Navy veteran, Code 740 rigger retires with pride

By Michele Fletcher, PSNS & IMF on the Waterfront Public Affairs PSNS & IMF

 He walked along Farragut Avenue with a spring in his step that defied age—though one could see from the laugh lines under his eyes that he’d been around the block a time or two.

“Hey, there goes a tough guy, he’s been here forever!” yelled Ed Stein, Code 740 rigger.

“What the heck do you want?” the man yelled back. “Why don’t you get to work!” Loud laughter ensued, followed by slaps on the back and a “Hey, how ya’ doing, Slye?”

Well he hasn’t quite been here forever, but at almost 82 years old, Terry Slye’s been a part of the Navy world for nearly 65 years. He is currently the oldest employee working for the Command.

Active duty U.S. Navy years

It was June 1952 when Slye first enlisted in the U. S. Navy. Over the years, he guarded the barracks and workspaces for many a Sailor. He did whatever was needed of him, wherever it was needed, with pride. He saw plenty of ports, having served on active duty during both the Korean and Vietnam wars. He spent time everywhere from Adak, Alaska to Hong Kong, China. He was a boatswain’s mate who did a little bit of everything in times of war and peace—including recovery efforts after having survived a 9.2 earthquake and tsunami that hit Kodiak Island, Alaska in 1964.

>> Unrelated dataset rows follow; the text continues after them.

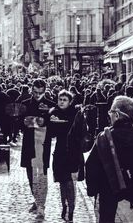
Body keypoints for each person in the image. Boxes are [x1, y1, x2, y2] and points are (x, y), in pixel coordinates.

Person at [85, 96, 133, 223]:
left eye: (110, 112)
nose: (109, 115)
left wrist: (94, 191)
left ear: (116, 114)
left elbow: (91, 167)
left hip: (108, 200)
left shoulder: (103, 138)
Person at [20, 78, 56, 219]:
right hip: (29, 144)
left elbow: (52, 127)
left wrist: (31, 122)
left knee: (41, 174)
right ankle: (36, 199)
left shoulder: (51, 105)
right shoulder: (24, 105)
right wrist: (37, 122)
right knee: (30, 174)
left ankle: (41, 205)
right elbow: (20, 125)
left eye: (40, 92)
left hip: (42, 145)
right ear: (31, 89)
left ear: (45, 91)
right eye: (35, 92)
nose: (37, 95)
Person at [47, 90, 77, 221]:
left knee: (70, 183)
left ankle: (71, 209)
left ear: (70, 102)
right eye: (60, 99)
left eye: (65, 100)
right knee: (62, 182)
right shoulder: (54, 113)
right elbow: (51, 134)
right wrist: (51, 122)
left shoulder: (75, 114)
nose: (62, 102)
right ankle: (64, 206)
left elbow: (80, 131)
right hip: (59, 151)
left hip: (72, 151)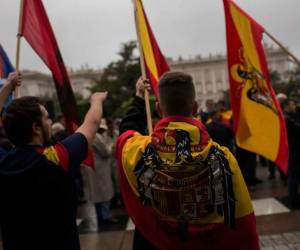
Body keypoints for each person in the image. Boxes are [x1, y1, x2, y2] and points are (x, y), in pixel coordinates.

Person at [116, 72, 259, 250]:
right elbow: (241, 221)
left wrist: (139, 98)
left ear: (159, 109)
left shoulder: (138, 151)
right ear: (195, 108)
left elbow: (126, 131)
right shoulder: (223, 156)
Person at [0, 70, 108, 250]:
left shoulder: (3, 163)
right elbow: (93, 122)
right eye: (47, 117)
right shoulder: (55, 157)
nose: (50, 122)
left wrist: (7, 87)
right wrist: (96, 100)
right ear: (35, 127)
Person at [85, 118, 118, 225]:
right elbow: (105, 152)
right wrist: (111, 147)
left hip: (95, 167)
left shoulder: (91, 135)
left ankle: (100, 215)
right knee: (104, 192)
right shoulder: (96, 137)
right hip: (100, 168)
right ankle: (106, 215)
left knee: (97, 193)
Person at [282, 98, 300, 208]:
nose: (294, 106)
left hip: (295, 151)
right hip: (293, 152)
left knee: (295, 176)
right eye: (292, 104)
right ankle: (293, 200)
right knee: (293, 177)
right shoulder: (286, 119)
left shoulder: (290, 117)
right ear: (287, 106)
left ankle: (295, 198)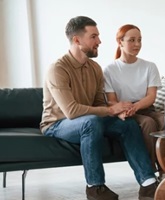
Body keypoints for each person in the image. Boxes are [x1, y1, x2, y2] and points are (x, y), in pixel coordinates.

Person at [40, 16, 158, 200]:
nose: (99, 41)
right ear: (77, 40)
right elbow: (71, 111)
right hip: (58, 124)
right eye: (93, 37)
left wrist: (117, 113)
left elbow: (99, 104)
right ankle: (95, 187)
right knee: (91, 122)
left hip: (89, 120)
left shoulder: (94, 68)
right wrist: (110, 110)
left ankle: (148, 183)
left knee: (128, 124)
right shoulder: (57, 69)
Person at [103, 24, 165, 175]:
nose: (137, 44)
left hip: (145, 107)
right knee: (148, 123)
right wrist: (125, 110)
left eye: (139, 40)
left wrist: (136, 107)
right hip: (125, 110)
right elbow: (111, 100)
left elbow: (151, 96)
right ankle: (150, 171)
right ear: (120, 42)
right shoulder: (110, 69)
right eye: (132, 40)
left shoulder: (149, 67)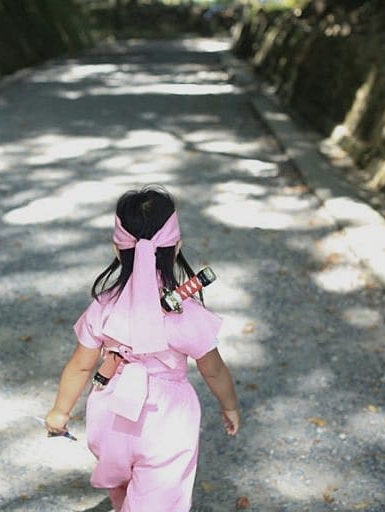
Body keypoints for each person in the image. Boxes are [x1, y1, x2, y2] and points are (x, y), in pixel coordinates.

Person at [44, 185, 240, 512]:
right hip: (166, 423)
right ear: (176, 247)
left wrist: (60, 412)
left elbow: (81, 365)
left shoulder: (103, 306)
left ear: (117, 249)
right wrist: (229, 405)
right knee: (155, 500)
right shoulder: (186, 312)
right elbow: (214, 369)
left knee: (123, 488)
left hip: (110, 417)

After 20 years, his active duty time came to an end, and in 1980 Slye joined the Shipyard team. He began his career in what was then Shop 72 as a rigger helper. Before long he earned the title of rigger and remained with the shop (now known as Code 740, Rigging and Operations Division) his entire 39 years at PSNS. Slye enjoyed the variety of equipment and jobs involved in being a rigger. He was one of the first workers to run the log broncs (small boats used to push around larger vessels for dockings, moorings and other vessel moves in port) when the Command acquired them.

Carriers, subs and more

During the Cold War years, Slye worked on numerous aircraft carrier refits for the Command. Often the job took him on temporary duty to places like San Diego, Norfolk, Guam and Japan. He worked along with others getting the Navy’s retired battleships brought back in to service. Later, he worked on the conversion of USS Ohio, (SSGN 726) and USS Michigan (SSGN 727). For many years he’s worked on submarine recycling projects.

“The best things about this Command are the people,” said Slye. “I’ve worked with lots of great people here and on temporary duty to San Diego, working on the carriers—Stennis, Nimitz and Lincoln. Then I worked on subs, Ohio and Michigan. I’ve worked everywhere—on the boat, on the pier—I’ve hauled all kinds of material back and forth all over the place. I’ve had the pleasure of training many others on rigging tasks like driving a forklift or carrying around chain fall. It’s hard work, physical work. You’ve got to be careful and get along with everyone.”

“Terry’s a great inspiration,” said Billy Handy, from Shop 99, general maintenance. “We’ve moved wire and cable and things together. He always said to remember that there are good reasons to do the very best you can, to go the extra mile for the customer.”

Slye worked for Larry Marquez, Code 900 pier master, for about three years on swing shift.

“Terry would always come in early and stay late if asked,” said Marquez. “He did a lot of crane walking for me and was always ready with a story to tell about the people he served and worked with. He spent a lot of his Navy time seeing the world. His pride in his military career comes through when he talks about his life.”

Slye retires from the Command June 1, but the word “retire” doesn’t seem quite accurate.

Next adventure

“I’m not sure what all is next,” said Slye. “I’ve got some people to visit—an uncle who’s been asking me to visit—after that, I don’t know for sure, but I’ll stay busy.”

Staying busy seems to be something he’s quite familiar with, something that kept this 81-year-old coming back every day to do whatever was needed of him, wherever he was needed.